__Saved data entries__
-=-=-
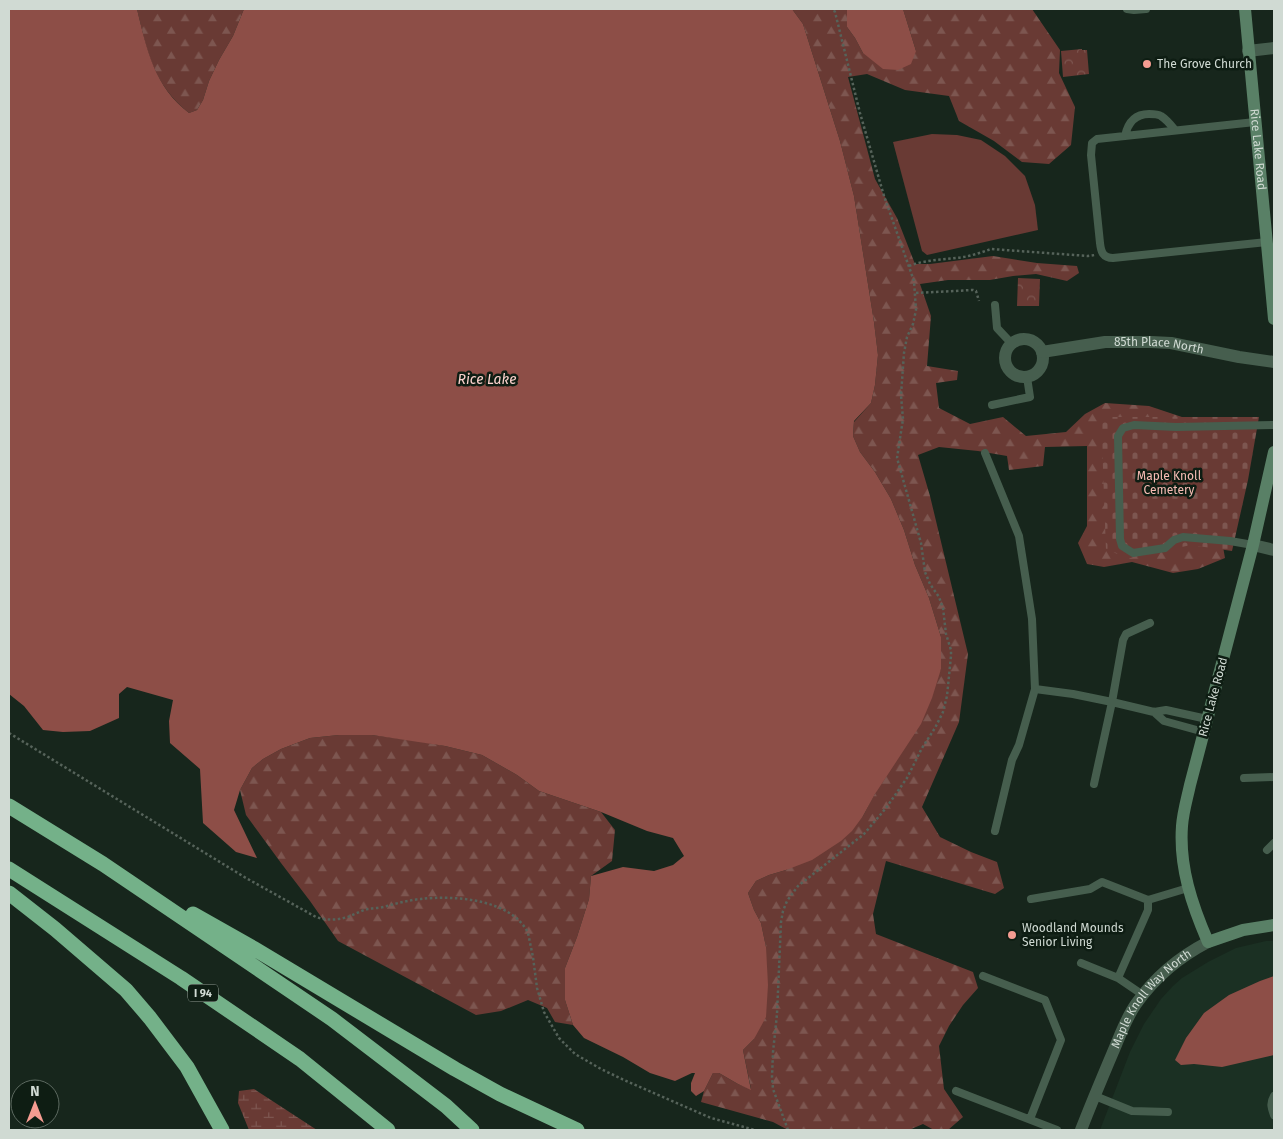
<svg xmlns="http://www.w3.org/2000/svg" width="1283" height="1139" font-family="'Fira Sans',sans-serif">
<defs>
<pattern id="forest-firs" width="22" height="20" patternUnits="userSpaceOnUse" patternTransform="scale(1.25)"><rect width="22" height="20" fill="#693a34"/><path d="M5 1l3.5 6h-7zM16 11l3.5 6h-7z" fill="#7d5650"/></pattern>
<pattern id="wetland-marsh" width="20" height="14" patternUnits="userSpaceOnUse" patternTransform="scale(1.25)"><rect width="20" height="14" fill="#693a34"/><path d="M1 5h8M5 5V1M11 12h8M15 12V8" fill="none" stroke="#7d5650"/></pattern>
<pattern id="cemetery-stones" width="16" height="16" patternUnits="userSpaceOnUse" patternTransform="scale(1.25)"><rect width="16" height="16" fill="#693a34"/><path d="M2 7V4a2 2 0 0 1 4 0v3zM10 15v-3a2 2 0 0 1 4 0v3z" fill="#7d5650"/></pattern>
<pattern id="park-crowns" width="20" height="18" patternUnits="userSpaceOnUse" patternTransform="scale(1.25)"><rect width="20" height="18" fill="#693a34"/><path d="M2 6a3 3 0 1 1 6 0M12 15a3 3 0 1 1 6 0" fill="none" stroke="#7d5650"/></pattern>
</defs>
<rect width="100%" height="100%" fill="#17261c"/>
<path fill="#1b3023" d="M1266 941H1274V1130H1100L1130 1052 1144 1024 1161 999 1173 986 1182 978 1208 962 1236 948Z"/>
<path fill="#693a34" d="M932 134 957 135 981 140 1005 156 1025 176 1035 205 1038 230 927 255 922 251 893 142Z"/>
<path fill="url(#forest-firs)" d="M137 9H244L233 36 219 60 209 81 203 100 197 110 189 113C153 84 147 51 137 9Z
M792 9H847V27L855 38 863 53 916 51 903 9H1032L1060 50 1059 73 1075 107 1071 145 1049 164 1022 162 994 141 959 121 949 96 905 90 867 74 848 77 875 179 897 218 915 264H930L993 256 1037 263 1077 266 1079 273 1067 281 1036 274 1013 276 990 280H948L920 284 931 316 927 366 958 371 957 380 936 383 939 408 970 424 1003 417 1026 436 1066 432 1085 414 1105 403 1149 406 1182 417 1162 420 1222 541 1225 558 1198 569 1173 573 1132 562 1104 567 1087 564 1078 543 1087 526V446L1045 447 1043 466 1009 470 1007 456 978 451 939 447 918 455 930 496 968 654 959 722 922 807 940 837 971 852 997 862 1004 888 995 894 886 861 873 914 876 934 973 972 978 988 963 1005 949 1026 939 1046 944 1089 963 1117 948 1130H934L923 1124 909 1130H788L773 1122 701 1102 704 1091 713 1073H719L738 1084 751 1089 743 1050 754 1039 766 947 761 923 754 910 748 893 756 881 769 875 786 870 863 816 941 669V637L929 598 915 565 904 530 891 499 875 472 860 452 853 436 854 422 871 403 875 385 878 355 874 322 854 196 840 141 803 24Z
M339 735H372L418 741 445 746 482 755 517 775 539 791 601 812 615 830 612 861 591 876 589 899 577 937 565 968V1000L573 1025 555 1022 547 1008 528 1000 501 1011 476 1015 338 941 310 901 281 863 246 815 240 790 252 768 263 759 281 749 310 738Z"/>
<path fill="url(#wetland-marsh)" d="M254 1089 317 1130H249L238 1103 239 1091Z"/>
<path fill="url(#cemetery-stones)" d="M1101 417H1259L1248 480 1232 551 1191 545 1130 558 1106 550Z"/>
<path fill="url(#park-crowns)" d="M1082 49V50H1087L1089 74 1063 77 1061 51Z
M1018 278 1040 279 1039 306H1017Z"/>
<path fill="#8d4e47" d="M9 9H137C147 50 154 86 189 113L197 110 203 100 209 81 219 60 233 36 244 9H792L803 24 840 141 854 196 874 322 878 355 875 385 871 403 854 421 853 436 860 452 875 472 891 499 904 530 915 565 929 598 941 637V669L932 698 921 724 875 794 863 816 852 831 841 841 812 860 786 870 769 875 756 881 748 893 754 910 761 923 766 947 768 985 766 1017 754 1039 743 1050 751 1090 738 1084 719 1073H713L704 1091 696 1096 691 1091V1083L695 1073H692L675 1081 650 1073 623 1057 584 1038 573 1025 565 1000V968L577 937 589 899 591 876 623 867 654 871 673 865 684 856 673 838 647 831 601 812 539 791 517 775 482 755 445 746 372 735H339L310 738 281 749 263 759 252 768 240 790 234 810 257 858 236 852 203 823 200 769 170 743 169 721 173 700 127 687 119 694V718L90 731 63 732 43 730 24 706 9 694Z
M847 9H903L916 51 911 64 898 70 883 69 863 53 855 38 847 27Z
M1274 976V1055L1222 1067 1194 1064 1181 1065 1175 1060 1186 1038 1204 1013 1229 995 1260 981Z"/>
<g fill="none" stroke-linecap="round" stroke-linejoin="round">
<path stroke="#56635a" stroke-width="2.5" stroke-dasharray="2.5 2.5" stroke-linecap="butt" d="M909 266C924 260 940 260 956 258 968 257 980 253 991 249L1088 256 1095 255
M916 293 973 290 976 291 979 301
M9 733 246 878 316 917C327 921 340 920 350 916 356 914 362 910 368 909 374 908 381 908 387 906 398 903 409 900 421 899 453 895 512 899 528 933L533 957 537 988 544 1012 559 1038 575 1054 601 1069 624 1080 711 1118 755 1130
M788 1130 773 1089 772 1077 773 1052 777 1014 781 922 783 911 787 901 798 886 864 834 886 808 907 778 922 748 935 728 943 712 947 696 951 656V650L946 634 943 608 939 597 930 584 925 572 921 543 897 458 903 419 901 395 904 353 907 337 913 324 916 310 914 281 884 196 860 113 835 12 833 9"/>
<path stroke="#465e4e" stroke-width="8" d="M1127 9 1134 10 1146 9
M1255 122 1097 139 1092 143 1091 155 1100 243C1101 252 1103 258 1113 258L1267 242
M1125 136C1128 122 1136 114 1149 114 1153 114 1158 114 1161 116 1166 119 1171 125 1175 130
M995 305 997 328 1012 344
M992 405 1030 397 1027 377
M985 453 1019 536 1032 619 1035 689
M1253 545 1230 541 1183 537 1174 540 1165 548 1133 553 1122 546 1120 539 1118 436 1123 428 1134 425 1176 427 1274 425
M1154 712 1164 721 1204 732
M1244 778 1274 777
M1094 784 1112 702 1123 640 1126 634 1150 623
M995 831 1012 760 1019 745 1035 689 1073 694 1112 702 1154 712 1166 710 1207 719
M1267 850 1274 843
M1031 899 1090 889 1102 882 1148 900 1188 888
M1081 963 1118 978
M983 976 1045 1000 1061 1040 1030 1119
M1143 995 1118 978 1148 910V900
M956 1091 1057 1130
M1095 1096 1132 1111 1168 1112
M1274 1096C1270 1103 1271 1107 1274 1115"/>
<g stroke="#465e4e" stroke-width="12">
<path d="M1248 51 1274 48"/>
<circle cx="1024" cy="358" r="19"/>
<path id="s1" d="M1042 352 1105 342H1151L1171 343 1239 357 1274 362"/>
<path d="M1253 545 1274 550"/>
<path id="s2" d="M1081 1130C1091 1104 1102 1078 1113 1052 1120 1036 1126 1018 1136 1004 1155 977 1179 957 1208 942"/>
</g>
<g stroke="#598066" stroke-width="12">
<path id="s3" d="M1245 9 1274 319"/>
<path d="M1274 452 1253 545 1190 785C1187 799 1183 812 1182 826 1179 867 1192 905 1208 942L1243 930 1274 925"/>
</g>
<path stroke="#74b189" stroke-width="15" d="M9 806 103 864 332 1019 446 1106 472 1130
M9 869 181 978 300 1059 388 1130
M9 893 55 929 126 990 150 1018 187 1067 222 1130
M193 914 253 948 455 1069 500 1094 577 1130"/>
</g>
<g fill="#f59c91" stroke="#0e1d13" stroke-width="2">
<circle cx="1147" cy="64" r="5"/>
<circle cx="1012" cy="935" r="5"/>
</g>
<g text-anchor="middle" dominant-baseline="central" stroke-width="5" stroke-linejoin="round" paint-order="stroke">
<rect fill="#0e1d13" stroke="#96a199" stroke-width="1" x="188" y="984.5" width="30" height="17" rx="4"/>
<g font-size="11" font-weight="bold" fill="#d0dad3">
<text x="203" y="993">I 94</text>
</g>
<g font-size="12" fill="#d0dad3" stroke="#0e1d13" text-anchor="start">
<text x="1157" y="64">The Grove Church</text>
<text x="1022" y="928">Woodland Mounds<tspan x="1022" dy="14">Senior Living</tspan></text>
</g>
<g font-size="12" fill="#d0dad3" stroke="#0e1d13">
<text stroke="none"><textPath href="#s3" startOffset="141">Rice Lake Road</textPath></text>
<text stroke="none"><textPath href="#s1" startOffset="118">85th Place North</textPath></text>
<text transform="translate(1213 697) rotate(-75)">Rice Lake Road</text>
<text stroke="none"><textPath href="#s2" startOffset="151">Maple Knoll Way North</textPath></text>
</g>
<g font-size="12" fill="#f7bcb4" stroke="#0e1d13">
<text x="1169" y="476">Maple Knoll<tspan x="1169" dy="14">Cemetery</tspan></text>
</g>
<g font-size="14" font-style="italic" fill="#fad1cc" stroke="#0e1d13">
<text x="487" y="379">Rice Lake</text>
</g>
</g>
<rect width="1283" height="1139" fill="none" stroke="#d0dad3" stroke-width="20"/>
<g transform="translate(35 1104)"><circle r="24" fill="#0e1d13" stroke="#5c6960"/>
<path d="M0-4L9 19L0 12L-9 19Z" fill="#f59c91"/>
<text y="-8" font-size="14" font-weight="bold" text-anchor="middle" fill="#d0dad3">N</text>
</g>
</svg>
-=-=-
__Try it__
Going through the data above, count each line that contains "marsh" and give only that figure.

__Solution__
2